Hamburg. Das muss man erlebt haben, um es zu glauben: Wie ein Pianist mit einem außergewöhnlichen Instrument im Kleinen Saal begeisterte.

Arnold Schönbergs Streichsextett „Verklärte Nacht“ trägt seine klangliche Substanz bereits im Titel. Das Stück überhöht das Mythische an der Nacht in einer Weise, wie es wohl nur die Spätromantik vermochte: Zarteste Tremoli streuen Sternenstaub, die Kantilenen winden sich in immer neuen harmonischen Wendungen umeinander, dass einen geradezu erotische Schauder überlaufen. Und wenn Schönberg die beteiligten Stimmen in gläsern-fahlen Liegetönen gegeneinanderschneidet, scheint die Zeit für immer stillzustehen.

Und was hat in all diesem Streicherzauber, bitteschön, ein Klavier verloren? Christoph Schickedanz, im Hauptberuf Professor für Violine an der Hamburger Musikhochschule, hat es gewagt, Schönbergs Frühwerk für Klavierquartett zu bearbeiten. Die Uraufführung ist Schluss- und Höhepunkt eines denkwürdigen Kammermusikabends im Kleinen Saal der Elbphilharmonie.

Elbphilharmonie: Das muss man erlebt haben, um es zu glauben

Mit ihm geht die Reihe „Duplex Coupler Grand Piano“ zu Ende, in der Hamburger Cellist David Stromberg und seine Mitstreiter der Öffentlichkeit in vier Konzerten einen zweimanualigen Flügel vorgeführt hat. Stromberg war bei der Suche nach Celloliteratur auf den Komponisten Emanuel Moór (1863-1931) gestoßen und hatte zufällig herausgefunden, dass dieser Moór auch noch ein begnadeter Konstrukteur war.

Fazit: wenn „Verklärte Nacht“ mit Klavier, dann mit diesem Instrument. Und mit diesem Interpreten. Wie der Pianist Florian Uhlig das silbrig-glöckchenhafte Timbre in den hauchzarten Streicherklang mit hineinwebt, das muss man erlebt haben, um es zu glauben. In keinem Moment wirkt der Flügel wie ein Fremdkörper.

Der Lohn der Mühe: ein immens vielfältiger, reicher, orchestraler Klang

Geschenkt bekommt Uhlig das nicht. Wenn er den besonderen Kniff des Flügels nutzt und die beiden Manuale per Pedal aneinanderkoppelt, erklingt beim Spielen auf dem unteren Manual die obere Oktave mit – die Arbeit, auch die zusätzlichen Saiten anzuschlagen, muss der Spieler allerdings körperlich leisten. Dreimal so schwergängig sind die Tasten im gekoppelten Zustand. Der Lohn der Mühe: ein immens vielfältiger, reicher, orchestraler Klang.

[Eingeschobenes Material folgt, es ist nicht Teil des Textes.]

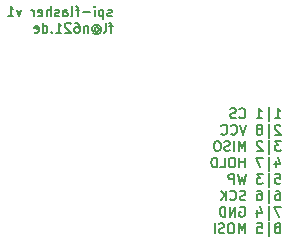
<source format=gbr>
G04 #@! TF.GenerationSoftware,KiCad,Pcbnew,5.1.4*
G04 #@! TF.CreationDate,2019-09-23T19:58:19+02:00*
G04 #@! TF.ProjectId,spiflash,73706966-6c61-4736-982e-6b696361645f,rev?*
G04 #@! TF.SameCoordinates,PX5f5e100PY4a62f80*
G04 #@! TF.FileFunction,Legend,Bot*
G04 #@! TF.FilePolarity,Positive*
%FSLAX46Y46*%
G04 Gerber Fmt 4.6, Leading zero omitted, Abs format (unit mm)*
G04 Created by KiCad (PCBNEW 5.1.4) date 2019-09-23 19:58:19*
%MOMM*%
%LPD*%
G04 APERTURE LIST*
%ADD10C,0.160000*%
G04 APERTURE END LIST*
D10*
X27071238Y-10105952D02*
X27539809Y-10105952D01*
X27305523Y-10105952D02*
X27305523Y-9285952D01*
X27383619Y-9403095D01*
X27461714Y-9481190D01*
X27539809Y-9520238D01*
X26524571Y-10379285D02*
X26524571Y-9207857D01*
X25509333Y-10105952D02*
X25977904Y-10105952D01*
X25743619Y-10105952D02*
X25743619Y-9285952D01*
X25821714Y-9403095D01*
X25899809Y-9481190D01*
X25977904Y-9520238D01*
X24064571Y-10027857D02*
X24103619Y-10066904D01*
X24220761Y-10105952D01*
X24298857Y-10105952D01*
X24416000Y-10066904D01*
X24494095Y-9988809D01*
X24533142Y-9910714D01*
X24572190Y-9754523D01*
X24572190Y-9637380D01*
X24533142Y-9481190D01*
X24494095Y-9403095D01*
X24416000Y-9325000D01*
X24298857Y-9285952D01*
X24220761Y-9285952D01*
X24103619Y-9325000D01*
X24064571Y-9364047D01*
X23752190Y-10066904D02*
X23635047Y-10105952D01*
X23439809Y-10105952D01*
X23361714Y-10066904D01*
X23322666Y-10027857D01*
X23283619Y-9949761D01*
X23283619Y-9871666D01*
X23322666Y-9793571D01*
X23361714Y-9754523D01*
X23439809Y-9715476D01*
X23596000Y-9676428D01*
X23674095Y-9637380D01*
X23713142Y-9598333D01*
X23752190Y-9520238D01*
X23752190Y-9442142D01*
X23713142Y-9364047D01*
X23674095Y-9325000D01*
X23596000Y-9285952D01*
X23400761Y-9285952D01*
X23283619Y-9325000D01*
X27539809Y-10754047D02*
X27500761Y-10715000D01*
X27422666Y-10675952D01*
X27227428Y-10675952D01*
X27149333Y-10715000D01*
X27110285Y-10754047D01*
X27071238Y-10832142D01*
X27071238Y-10910238D01*
X27110285Y-11027380D01*
X27578857Y-11495952D01*
X27071238Y-11495952D01*
X26524571Y-11769285D02*
X26524571Y-10597857D01*
X25821714Y-11027380D02*
X25899809Y-10988333D01*
X25938857Y-10949285D01*
X25977904Y-10871190D01*
X25977904Y-10832142D01*
X25938857Y-10754047D01*
X25899809Y-10715000D01*
X25821714Y-10675952D01*
X25665523Y-10675952D01*
X25587428Y-10715000D01*
X25548380Y-10754047D01*
X25509333Y-10832142D01*
X25509333Y-10871190D01*
X25548380Y-10949285D01*
X25587428Y-10988333D01*
X25665523Y-11027380D01*
X25821714Y-11027380D01*
X25899809Y-11066428D01*
X25938857Y-11105476D01*
X25977904Y-11183571D01*
X25977904Y-11339761D01*
X25938857Y-11417857D01*
X25899809Y-11456904D01*
X25821714Y-11495952D01*
X25665523Y-11495952D01*
X25587428Y-11456904D01*
X25548380Y-11417857D01*
X25509333Y-11339761D01*
X25509333Y-11183571D01*
X25548380Y-11105476D01*
X25587428Y-11066428D01*
X25665523Y-11027380D01*
X24650285Y-10675952D02*
X24376952Y-11495952D01*
X24103619Y-10675952D01*
X23361714Y-11417857D02*
X23400761Y-11456904D01*
X23517904Y-11495952D01*
X23596000Y-11495952D01*
X23713142Y-11456904D01*
X23791238Y-11378809D01*
X23830285Y-11300714D01*
X23869333Y-11144523D01*
X23869333Y-11027380D01*
X23830285Y-10871190D01*
X23791238Y-10793095D01*
X23713142Y-10715000D01*
X23596000Y-10675952D01*
X23517904Y-10675952D01*
X23400761Y-10715000D01*
X23361714Y-10754047D01*
X22541714Y-11417857D02*
X22580761Y-11456904D01*
X22697904Y-11495952D01*
X22776000Y-11495952D01*
X22893142Y-11456904D01*
X22971238Y-11378809D01*
X23010285Y-11300714D01*
X23049333Y-11144523D01*
X23049333Y-11027380D01*
X23010285Y-10871190D01*
X22971238Y-10793095D01*
X22893142Y-10715000D01*
X22776000Y-10675952D01*
X22697904Y-10675952D01*
X22580761Y-10715000D01*
X22541714Y-10754047D01*
X27578857Y-12065952D02*
X27071238Y-12065952D01*
X27344571Y-12378333D01*
X27227428Y-12378333D01*
X27149333Y-12417380D01*
X27110285Y-12456428D01*
X27071238Y-12534523D01*
X27071238Y-12729761D01*
X27110285Y-12807857D01*
X27149333Y-12846904D01*
X27227428Y-12885952D01*
X27461714Y-12885952D01*
X27539809Y-12846904D01*
X27578857Y-12807857D01*
X26524571Y-13159285D02*
X26524571Y-11987857D01*
X25977904Y-12144047D02*
X25938857Y-12105000D01*
X25860761Y-12065952D01*
X25665523Y-12065952D01*
X25587428Y-12105000D01*
X25548380Y-12144047D01*
X25509333Y-12222142D01*
X25509333Y-12300238D01*
X25548380Y-12417380D01*
X26016952Y-12885952D01*
X25509333Y-12885952D01*
X24533142Y-12885952D02*
X24533142Y-12065952D01*
X24259809Y-12651666D01*
X23986476Y-12065952D01*
X23986476Y-12885952D01*
X23596000Y-12885952D02*
X23596000Y-12065952D01*
X23244571Y-12846904D02*
X23127428Y-12885952D01*
X22932190Y-12885952D01*
X22854095Y-12846904D01*
X22815047Y-12807857D01*
X22776000Y-12729761D01*
X22776000Y-12651666D01*
X22815047Y-12573571D01*
X22854095Y-12534523D01*
X22932190Y-12495476D01*
X23088380Y-12456428D01*
X23166476Y-12417380D01*
X23205523Y-12378333D01*
X23244571Y-12300238D01*
X23244571Y-12222142D01*
X23205523Y-12144047D01*
X23166476Y-12105000D01*
X23088380Y-12065952D01*
X22893142Y-12065952D01*
X22776000Y-12105000D01*
X22268380Y-12065952D02*
X22112190Y-12065952D01*
X22034095Y-12105000D01*
X21956000Y-12183095D01*
X21916952Y-12339285D01*
X21916952Y-12612619D01*
X21956000Y-12768809D01*
X22034095Y-12846904D01*
X22112190Y-12885952D01*
X22268380Y-12885952D01*
X22346476Y-12846904D01*
X22424571Y-12768809D01*
X22463619Y-12612619D01*
X22463619Y-12339285D01*
X22424571Y-12183095D01*
X22346476Y-12105000D01*
X22268380Y-12065952D01*
X27149333Y-13729285D02*
X27149333Y-14275952D01*
X27344571Y-13416904D02*
X27539809Y-14002619D01*
X27032190Y-14002619D01*
X26524571Y-14549285D02*
X26524571Y-13377857D01*
X26016952Y-13455952D02*
X25470285Y-13455952D01*
X25821714Y-14275952D01*
X24533142Y-14275952D02*
X24533142Y-13455952D01*
X24533142Y-13846428D02*
X24064571Y-13846428D01*
X24064571Y-14275952D02*
X24064571Y-13455952D01*
X23517904Y-13455952D02*
X23361714Y-13455952D01*
X23283619Y-13495000D01*
X23205523Y-13573095D01*
X23166476Y-13729285D01*
X23166476Y-14002619D01*
X23205523Y-14158809D01*
X23283619Y-14236904D01*
X23361714Y-14275952D01*
X23517904Y-14275952D01*
X23596000Y-14236904D01*
X23674095Y-14158809D01*
X23713142Y-14002619D01*
X23713142Y-13729285D01*
X23674095Y-13573095D01*
X23596000Y-13495000D01*
X23517904Y-13455952D01*
X22424571Y-14275952D02*
X22815047Y-14275952D01*
X22815047Y-13455952D01*
X22151238Y-14275952D02*
X22151238Y-13455952D01*
X21956000Y-13455952D01*
X21838857Y-13495000D01*
X21760761Y-13573095D01*
X21721714Y-13651190D01*
X21682666Y-13807380D01*
X21682666Y-13924523D01*
X21721714Y-14080714D01*
X21760761Y-14158809D01*
X21838857Y-14236904D01*
X21956000Y-14275952D01*
X22151238Y-14275952D01*
X27110285Y-14845952D02*
X27500761Y-14845952D01*
X27539809Y-15236428D01*
X27500761Y-15197380D01*
X27422666Y-15158333D01*
X27227428Y-15158333D01*
X27149333Y-15197380D01*
X27110285Y-15236428D01*
X27071238Y-15314523D01*
X27071238Y-15509761D01*
X27110285Y-15587857D01*
X27149333Y-15626904D01*
X27227428Y-15665952D01*
X27422666Y-15665952D01*
X27500761Y-15626904D01*
X27539809Y-15587857D01*
X26524571Y-15939285D02*
X26524571Y-14767857D01*
X26016952Y-14845952D02*
X25509333Y-14845952D01*
X25782666Y-15158333D01*
X25665523Y-15158333D01*
X25587428Y-15197380D01*
X25548380Y-15236428D01*
X25509333Y-15314523D01*
X25509333Y-15509761D01*
X25548380Y-15587857D01*
X25587428Y-15626904D01*
X25665523Y-15665952D01*
X25899809Y-15665952D01*
X25977904Y-15626904D01*
X26016952Y-15587857D01*
X24611238Y-14845952D02*
X24416000Y-15665952D01*
X24259809Y-15080238D01*
X24103619Y-15665952D01*
X23908380Y-14845952D01*
X23596000Y-15665952D02*
X23596000Y-14845952D01*
X23283619Y-14845952D01*
X23205523Y-14885000D01*
X23166476Y-14924047D01*
X23127428Y-15002142D01*
X23127428Y-15119285D01*
X23166476Y-15197380D01*
X23205523Y-15236428D01*
X23283619Y-15275476D01*
X23596000Y-15275476D01*
X27149333Y-16235952D02*
X27305523Y-16235952D01*
X27383619Y-16275000D01*
X27422666Y-16314047D01*
X27500761Y-16431190D01*
X27539809Y-16587380D01*
X27539809Y-16899761D01*
X27500761Y-16977857D01*
X27461714Y-17016904D01*
X27383619Y-17055952D01*
X27227428Y-17055952D01*
X27149333Y-17016904D01*
X27110285Y-16977857D01*
X27071238Y-16899761D01*
X27071238Y-16704523D01*
X27110285Y-16626428D01*
X27149333Y-16587380D01*
X27227428Y-16548333D01*
X27383619Y-16548333D01*
X27461714Y-16587380D01*
X27500761Y-16626428D01*
X27539809Y-16704523D01*
X26524571Y-17329285D02*
X26524571Y-16157857D01*
X25587428Y-16235952D02*
X25743619Y-16235952D01*
X25821714Y-16275000D01*
X25860761Y-16314047D01*
X25938857Y-16431190D01*
X25977904Y-16587380D01*
X25977904Y-16899761D01*
X25938857Y-16977857D01*
X25899809Y-17016904D01*
X25821714Y-17055952D01*
X25665523Y-17055952D01*
X25587428Y-17016904D01*
X25548380Y-16977857D01*
X25509333Y-16899761D01*
X25509333Y-16704523D01*
X25548380Y-16626428D01*
X25587428Y-16587380D01*
X25665523Y-16548333D01*
X25821714Y-16548333D01*
X25899809Y-16587380D01*
X25938857Y-16626428D01*
X25977904Y-16704523D01*
X24572190Y-17016904D02*
X24455047Y-17055952D01*
X24259809Y-17055952D01*
X24181714Y-17016904D01*
X24142666Y-16977857D01*
X24103619Y-16899761D01*
X24103619Y-16821666D01*
X24142666Y-16743571D01*
X24181714Y-16704523D01*
X24259809Y-16665476D01*
X24416000Y-16626428D01*
X24494095Y-16587380D01*
X24533142Y-16548333D01*
X24572190Y-16470238D01*
X24572190Y-16392142D01*
X24533142Y-16314047D01*
X24494095Y-16275000D01*
X24416000Y-16235952D01*
X24220761Y-16235952D01*
X24103619Y-16275000D01*
X23283619Y-16977857D02*
X23322666Y-17016904D01*
X23439809Y-17055952D01*
X23517904Y-17055952D01*
X23635047Y-17016904D01*
X23713142Y-16938809D01*
X23752190Y-16860714D01*
X23791238Y-16704523D01*
X23791238Y-16587380D01*
X23752190Y-16431190D01*
X23713142Y-16353095D01*
X23635047Y-16275000D01*
X23517904Y-16235952D01*
X23439809Y-16235952D01*
X23322666Y-16275000D01*
X23283619Y-16314047D01*
X22932190Y-17055952D02*
X22932190Y-16235952D01*
X22463619Y-17055952D02*
X22815047Y-16587380D01*
X22463619Y-16235952D02*
X22932190Y-16704523D01*
X27578857Y-17625952D02*
X27032190Y-17625952D01*
X27383619Y-18445952D01*
X26524571Y-18719285D02*
X26524571Y-17547857D01*
X25587428Y-17899285D02*
X25587428Y-18445952D01*
X25782666Y-17586904D02*
X25977904Y-18172619D01*
X25470285Y-18172619D01*
X24103619Y-17665000D02*
X24181714Y-17625952D01*
X24298857Y-17625952D01*
X24416000Y-17665000D01*
X24494095Y-17743095D01*
X24533142Y-17821190D01*
X24572190Y-17977380D01*
X24572190Y-18094523D01*
X24533142Y-18250714D01*
X24494095Y-18328809D01*
X24416000Y-18406904D01*
X24298857Y-18445952D01*
X24220761Y-18445952D01*
X24103619Y-18406904D01*
X24064571Y-18367857D01*
X24064571Y-18094523D01*
X24220761Y-18094523D01*
X23713142Y-18445952D02*
X23713142Y-17625952D01*
X23244571Y-18445952D01*
X23244571Y-17625952D01*
X22854095Y-18445952D02*
X22854095Y-17625952D01*
X22658857Y-17625952D01*
X22541714Y-17665000D01*
X22463619Y-17743095D01*
X22424571Y-17821190D01*
X22385523Y-17977380D01*
X22385523Y-18094523D01*
X22424571Y-18250714D01*
X22463619Y-18328809D01*
X22541714Y-18406904D01*
X22658857Y-18445952D01*
X22854095Y-18445952D01*
X27383619Y-19367380D02*
X27461714Y-19328333D01*
X27500761Y-19289285D01*
X27539809Y-19211190D01*
X27539809Y-19172142D01*
X27500761Y-19094047D01*
X27461714Y-19055000D01*
X27383619Y-19015952D01*
X27227428Y-19015952D01*
X27149333Y-19055000D01*
X27110285Y-19094047D01*
X27071238Y-19172142D01*
X27071238Y-19211190D01*
X27110285Y-19289285D01*
X27149333Y-19328333D01*
X27227428Y-19367380D01*
X27383619Y-19367380D01*
X27461714Y-19406428D01*
X27500761Y-19445476D01*
X27539809Y-19523571D01*
X27539809Y-19679761D01*
X27500761Y-19757857D01*
X27461714Y-19796904D01*
X27383619Y-19835952D01*
X27227428Y-19835952D01*
X27149333Y-19796904D01*
X27110285Y-19757857D01*
X27071238Y-19679761D01*
X27071238Y-19523571D01*
X27110285Y-19445476D01*
X27149333Y-19406428D01*
X27227428Y-19367380D01*
X26524571Y-20109285D02*
X26524571Y-18937857D01*
X25548380Y-19015952D02*
X25938857Y-19015952D01*
X25977904Y-19406428D01*
X25938857Y-19367380D01*
X25860761Y-19328333D01*
X25665523Y-19328333D01*
X25587428Y-19367380D01*
X25548380Y-19406428D01*
X25509333Y-19484523D01*
X25509333Y-19679761D01*
X25548380Y-19757857D01*
X25587428Y-19796904D01*
X25665523Y-19835952D01*
X25860761Y-19835952D01*
X25938857Y-19796904D01*
X25977904Y-19757857D01*
X24533142Y-19835952D02*
X24533142Y-19015952D01*
X24259809Y-19601666D01*
X23986476Y-19015952D01*
X23986476Y-19835952D01*
X23439809Y-19015952D02*
X23283619Y-19015952D01*
X23205523Y-19055000D01*
X23127428Y-19133095D01*
X23088380Y-19289285D01*
X23088380Y-19562619D01*
X23127428Y-19718809D01*
X23205523Y-19796904D01*
X23283619Y-19835952D01*
X23439809Y-19835952D01*
X23517904Y-19796904D01*
X23596000Y-19718809D01*
X23635047Y-19562619D01*
X23635047Y-19289285D01*
X23596000Y-19133095D01*
X23517904Y-19055000D01*
X23439809Y-19015952D01*
X22776000Y-19796904D02*
X22658857Y-19835952D01*
X22463619Y-19835952D01*
X22385523Y-19796904D01*
X22346476Y-19757857D01*
X22307428Y-19679761D01*
X22307428Y-19601666D01*
X22346476Y-19523571D01*
X22385523Y-19484523D01*
X22463619Y-19445476D01*
X22619809Y-19406428D01*
X22697904Y-19367380D01*
X22736952Y-19328333D01*
X22776000Y-19250238D01*
X22776000Y-19172142D01*
X22736952Y-19094047D01*
X22697904Y-19055000D01*
X22619809Y-19015952D01*
X22424571Y-19015952D01*
X22307428Y-19055000D01*
X21956000Y-19835952D02*
X21956000Y-19015952D01*
X13239809Y-1436904D02*
X13161714Y-1475952D01*
X13005523Y-1475952D01*
X12927428Y-1436904D01*
X12888380Y-1358809D01*
X12888380Y-1319761D01*
X12927428Y-1241666D01*
X13005523Y-1202619D01*
X13122666Y-1202619D01*
X13200761Y-1163571D01*
X13239809Y-1085476D01*
X13239809Y-1046428D01*
X13200761Y-968333D01*
X13122666Y-929285D01*
X13005523Y-929285D01*
X12927428Y-968333D01*
X12536952Y-929285D02*
X12536952Y-1749285D01*
X12536952Y-968333D02*
X12458857Y-929285D01*
X12302666Y-929285D01*
X12224571Y-968333D01*
X12185523Y-1007380D01*
X12146476Y-1085476D01*
X12146476Y-1319761D01*
X12185523Y-1397857D01*
X12224571Y-1436904D01*
X12302666Y-1475952D01*
X12458857Y-1475952D01*
X12536952Y-1436904D01*
X11795047Y-1475952D02*
X11795047Y-929285D01*
X11795047Y-655952D02*
X11834095Y-695000D01*
X11795047Y-734047D01*
X11756000Y-695000D01*
X11795047Y-655952D01*
X11795047Y-734047D01*
X11404571Y-1163571D02*
X10779809Y-1163571D01*
X10506476Y-929285D02*
X10194095Y-929285D01*
X10389333Y-1475952D02*
X10389333Y-773095D01*
X10350285Y-695000D01*
X10272190Y-655952D01*
X10194095Y-655952D01*
X9803619Y-1475952D02*
X9881714Y-1436904D01*
X9920761Y-1358809D01*
X9920761Y-655952D01*
X9139809Y-1475952D02*
X9139809Y-1046428D01*
X9178857Y-968333D01*
X9256952Y-929285D01*
X9413142Y-929285D01*
X9491238Y-968333D01*
X9139809Y-1436904D02*
X9217904Y-1475952D01*
X9413142Y-1475952D01*
X9491238Y-1436904D01*
X9530285Y-1358809D01*
X9530285Y-1280714D01*
X9491238Y-1202619D01*
X9413142Y-1163571D01*
X9217904Y-1163571D01*
X9139809Y-1124523D01*
X8788380Y-1436904D02*
X8710285Y-1475952D01*
X8554095Y-1475952D01*
X8476000Y-1436904D01*
X8436952Y-1358809D01*
X8436952Y-1319761D01*
X8476000Y-1241666D01*
X8554095Y-1202619D01*
X8671238Y-1202619D01*
X8749333Y-1163571D01*
X8788380Y-1085476D01*
X8788380Y-1046428D01*
X8749333Y-968333D01*
X8671238Y-929285D01*
X8554095Y-929285D01*
X8476000Y-968333D01*
X8085523Y-1475952D02*
X8085523Y-655952D01*
X7734095Y-1475952D02*
X7734095Y-1046428D01*
X7773142Y-968333D01*
X7851238Y-929285D01*
X7968380Y-929285D01*
X8046476Y-968333D01*
X8085523Y-1007380D01*
X7031238Y-1436904D02*
X7109333Y-1475952D01*
X7265523Y-1475952D01*
X7343619Y-1436904D01*
X7382666Y-1358809D01*
X7382666Y-1046428D01*
X7343619Y-968333D01*
X7265523Y-929285D01*
X7109333Y-929285D01*
X7031238Y-968333D01*
X6992190Y-1046428D01*
X6992190Y-1124523D01*
X7382666Y-1202619D01*
X6640761Y-1475952D02*
X6640761Y-929285D01*
X6640761Y-1085476D02*
X6601714Y-1007380D01*
X6562666Y-968333D01*
X6484571Y-929285D01*
X6406476Y-929285D01*
X5586476Y-929285D02*
X5391238Y-1475952D01*
X5196000Y-929285D01*
X4454095Y-1475952D02*
X4922666Y-1475952D01*
X4688380Y-1475952D02*
X4688380Y-655952D01*
X4766476Y-773095D01*
X4844571Y-851190D01*
X4922666Y-890238D01*
X13317904Y-2319285D02*
X13005523Y-2319285D01*
X13200761Y-2865952D02*
X13200761Y-2163095D01*
X13161714Y-2085000D01*
X13083619Y-2045952D01*
X13005523Y-2045952D01*
X12615047Y-2865952D02*
X12693142Y-2826904D01*
X12732190Y-2748809D01*
X12732190Y-2045952D01*
X11795047Y-2475476D02*
X11834095Y-2436428D01*
X11912190Y-2397380D01*
X11990285Y-2397380D01*
X12068380Y-2436428D01*
X12107428Y-2475476D01*
X12146476Y-2553571D01*
X12146476Y-2631666D01*
X12107428Y-2709761D01*
X12068380Y-2748809D01*
X11990285Y-2787857D01*
X11912190Y-2787857D01*
X11834095Y-2748809D01*
X11795047Y-2709761D01*
X11795047Y-2397380D02*
X11795047Y-2709761D01*
X11756000Y-2748809D01*
X11716952Y-2748809D01*
X11638857Y-2709761D01*
X11599809Y-2631666D01*
X11599809Y-2436428D01*
X11677904Y-2319285D01*
X11795047Y-2241190D01*
X11951238Y-2202142D01*
X12107428Y-2241190D01*
X12224571Y-2319285D01*
X12302666Y-2436428D01*
X12341714Y-2592619D01*
X12302666Y-2748809D01*
X12224571Y-2865952D01*
X12107428Y-2944047D01*
X11951238Y-2983095D01*
X11795047Y-2944047D01*
X11677904Y-2865952D01*
X11248380Y-2319285D02*
X11248380Y-2865952D01*
X11248380Y-2397380D02*
X11209333Y-2358333D01*
X11131238Y-2319285D01*
X11014095Y-2319285D01*
X10936000Y-2358333D01*
X10896952Y-2436428D01*
X10896952Y-2865952D01*
X10155047Y-2045952D02*
X10311238Y-2045952D01*
X10389333Y-2085000D01*
X10428380Y-2124047D01*
X10506476Y-2241190D01*
X10545523Y-2397380D01*
X10545523Y-2709761D01*
X10506476Y-2787857D01*
X10467428Y-2826904D01*
X10389333Y-2865952D01*
X10233142Y-2865952D01*
X10155047Y-2826904D01*
X10116000Y-2787857D01*
X10076952Y-2709761D01*
X10076952Y-2514523D01*
X10116000Y-2436428D01*
X10155047Y-2397380D01*
X10233142Y-2358333D01*
X10389333Y-2358333D01*
X10467428Y-2397380D01*
X10506476Y-2436428D01*
X10545523Y-2514523D01*
X9764571Y-2124047D02*
X9725523Y-2085000D01*
X9647428Y-2045952D01*
X9452190Y-2045952D01*
X9374095Y-2085000D01*
X9335047Y-2124047D01*
X9296000Y-2202142D01*
X9296000Y-2280238D01*
X9335047Y-2397380D01*
X9803619Y-2865952D01*
X9296000Y-2865952D01*
X8515047Y-2865952D02*
X8983619Y-2865952D01*
X8749333Y-2865952D02*
X8749333Y-2045952D01*
X8827428Y-2163095D01*
X8905523Y-2241190D01*
X8983619Y-2280238D01*
X8163619Y-2787857D02*
X8124571Y-2826904D01*
X8163619Y-2865952D01*
X8202666Y-2826904D01*
X8163619Y-2787857D01*
X8163619Y-2865952D01*
X7421714Y-2865952D02*
X7421714Y-2045952D01*
X7421714Y-2826904D02*
X7499809Y-2865952D01*
X7656000Y-2865952D01*
X7734095Y-2826904D01*
X7773142Y-2787857D01*
X7812190Y-2709761D01*
X7812190Y-2475476D01*
X7773142Y-2397380D01*
X7734095Y-2358333D01*
X7656000Y-2319285D01*
X7499809Y-2319285D01*
X7421714Y-2358333D01*
X6718857Y-2826904D02*
X6796952Y-2865952D01*
X6953142Y-2865952D01*
X7031238Y-2826904D01*
X7070285Y-2748809D01*
X7070285Y-2436428D01*
X7031238Y-2358333D01*
X6953142Y-2319285D01*
X6796952Y-2319285D01*
X6718857Y-2358333D01*
X6679809Y-2436428D01*
X6679809Y-2514523D01*
X7070285Y-2592619D01*
M02*

</source>
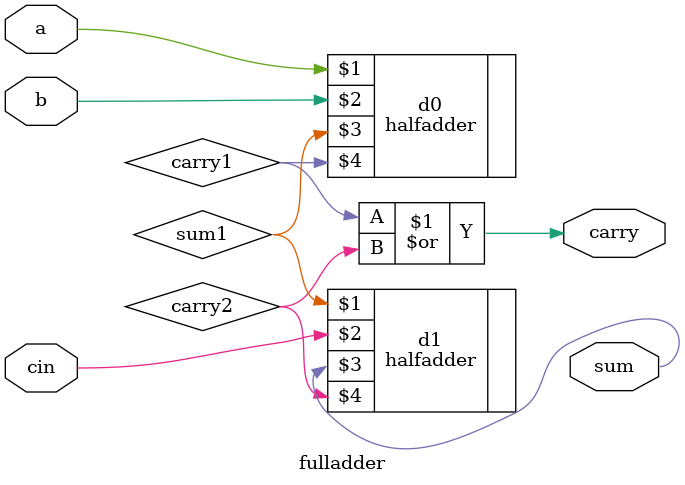
<source format=v>
module fulladder(sum,carry,a,b,cin);
input a,b,cin;
output sum,carry;
wire sum1,sum2,carry1,carry2;
halfadder d0(a,b,sum1,carry1);
halfadder d1(sum1,cin,sum,carry2);
assign carry=carry1|carry2;
endmodule

</source>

Aber es ist nicht nur die Faszination dieser kostbaren Rarität. Schon als sich die Geigerin Mirijam Contzen und der Bratschist Hartmut Rohde zu Beginn des Abends in die ersten Tongirlanden des Klavierquartetts von Camille Saint-Saëns schmiegen, haben sie das Publikum am Haken. Hier geht es um alles. Hellwach sind die vier, mitreißend lebendig im Ausdruck und betörend in der klanglichen Vielfalt.

Elbphilharmonie: Romanze für Bratsche und Klavier bleibt etwas blass

Natürlich kommt auch Moór an diesem Abend zu Ton. Seine Romanze für Bratsche und Klavier bleibt ein wenig blass. Aber die Cellosonate hat die Intensität und Lebensfülle eines Brahms, ohne epigonal zu wirken.

Großer Jubel für einen sehr besonderen – und endlich einmal gut besuchten – Abend.